● Assigned task: Copy the records below from the line with "right shoulder: (293, 196, -15)" up to and including the line with "left hip: (538, 333, -2)", and offset each number in the keypoint coordinates and depths by -67. Leave the box lines unchanged.

[Per-instance keypoint data]
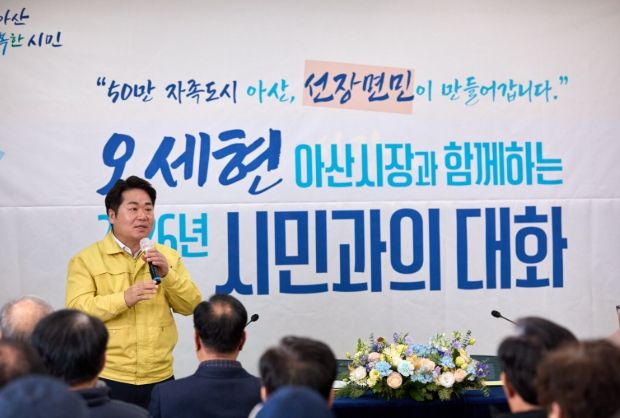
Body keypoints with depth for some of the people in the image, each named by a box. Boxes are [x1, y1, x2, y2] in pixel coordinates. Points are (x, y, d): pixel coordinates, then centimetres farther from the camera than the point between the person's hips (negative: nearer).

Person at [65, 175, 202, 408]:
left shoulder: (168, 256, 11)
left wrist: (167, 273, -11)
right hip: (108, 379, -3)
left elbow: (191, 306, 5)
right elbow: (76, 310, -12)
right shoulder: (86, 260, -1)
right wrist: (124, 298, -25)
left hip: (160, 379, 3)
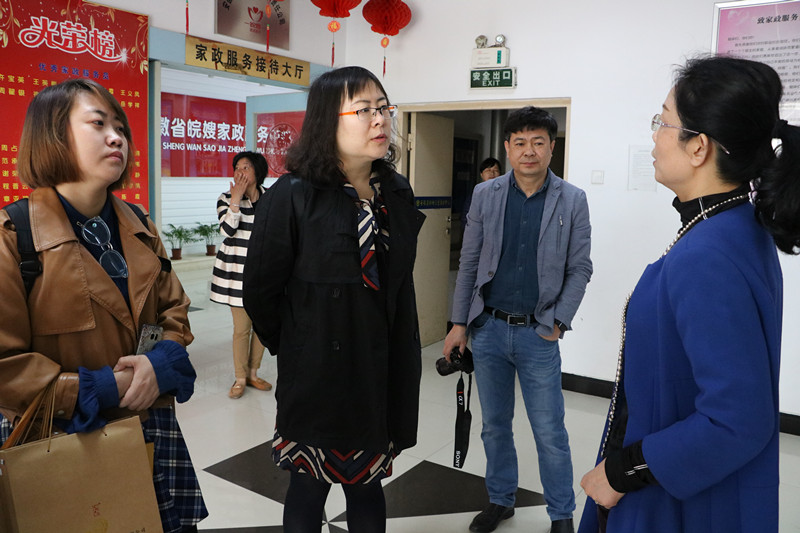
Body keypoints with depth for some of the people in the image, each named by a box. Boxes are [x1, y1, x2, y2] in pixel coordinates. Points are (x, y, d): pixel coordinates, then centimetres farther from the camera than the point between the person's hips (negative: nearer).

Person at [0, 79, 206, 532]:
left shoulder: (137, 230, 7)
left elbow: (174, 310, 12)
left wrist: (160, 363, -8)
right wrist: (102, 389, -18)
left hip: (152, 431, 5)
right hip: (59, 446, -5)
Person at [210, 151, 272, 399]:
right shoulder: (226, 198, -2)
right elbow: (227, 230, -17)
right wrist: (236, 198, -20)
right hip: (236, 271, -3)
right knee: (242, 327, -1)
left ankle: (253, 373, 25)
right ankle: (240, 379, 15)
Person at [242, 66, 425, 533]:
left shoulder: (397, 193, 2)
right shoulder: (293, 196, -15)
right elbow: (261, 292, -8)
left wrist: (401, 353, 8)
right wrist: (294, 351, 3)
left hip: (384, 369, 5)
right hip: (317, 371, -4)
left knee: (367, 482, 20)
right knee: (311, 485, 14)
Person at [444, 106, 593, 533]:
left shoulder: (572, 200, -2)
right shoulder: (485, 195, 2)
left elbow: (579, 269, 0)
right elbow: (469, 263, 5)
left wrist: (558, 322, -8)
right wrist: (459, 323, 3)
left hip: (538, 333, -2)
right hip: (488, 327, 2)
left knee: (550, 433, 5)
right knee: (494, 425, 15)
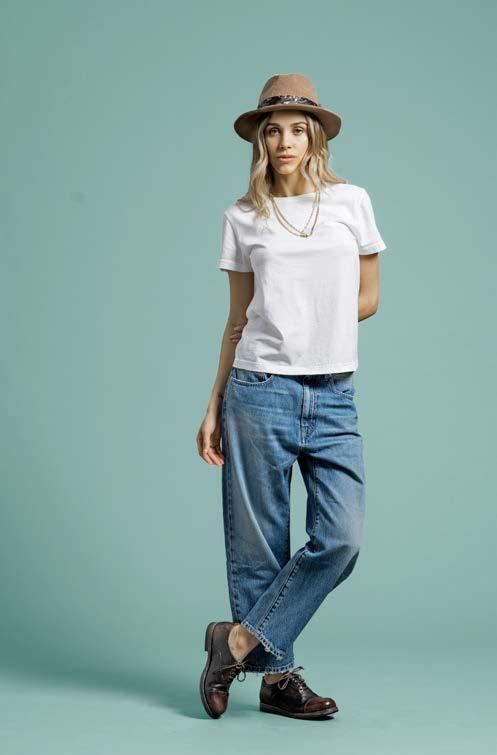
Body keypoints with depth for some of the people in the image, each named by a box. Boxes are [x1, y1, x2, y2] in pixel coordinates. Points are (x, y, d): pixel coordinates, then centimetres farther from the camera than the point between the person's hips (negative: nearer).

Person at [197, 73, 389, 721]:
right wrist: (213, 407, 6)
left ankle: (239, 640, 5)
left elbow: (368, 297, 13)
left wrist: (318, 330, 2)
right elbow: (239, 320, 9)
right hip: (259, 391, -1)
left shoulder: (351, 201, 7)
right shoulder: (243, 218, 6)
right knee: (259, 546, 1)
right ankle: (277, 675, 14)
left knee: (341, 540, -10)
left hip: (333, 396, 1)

● Exercise response:
right shoulder: (226, 129, -82)
right elbow: (194, 225, -75)
left wrist: (334, 286, -59)
right wrist: (227, 284, -64)
left hip: (317, 302, -62)
right hip: (250, 304, -71)
left knee: (300, 415, -47)
right knee: (244, 418, -53)
Person at [444, 106, 593, 533]:
left shoulder: (505, 133, -69)
right shoulder: (418, 128, -65)
left elbow: (512, 202, -67)
right elbow: (402, 196, -62)
left wrist: (491, 255, -75)
right wrist: (392, 256, -64)
left hip: (471, 266, -69)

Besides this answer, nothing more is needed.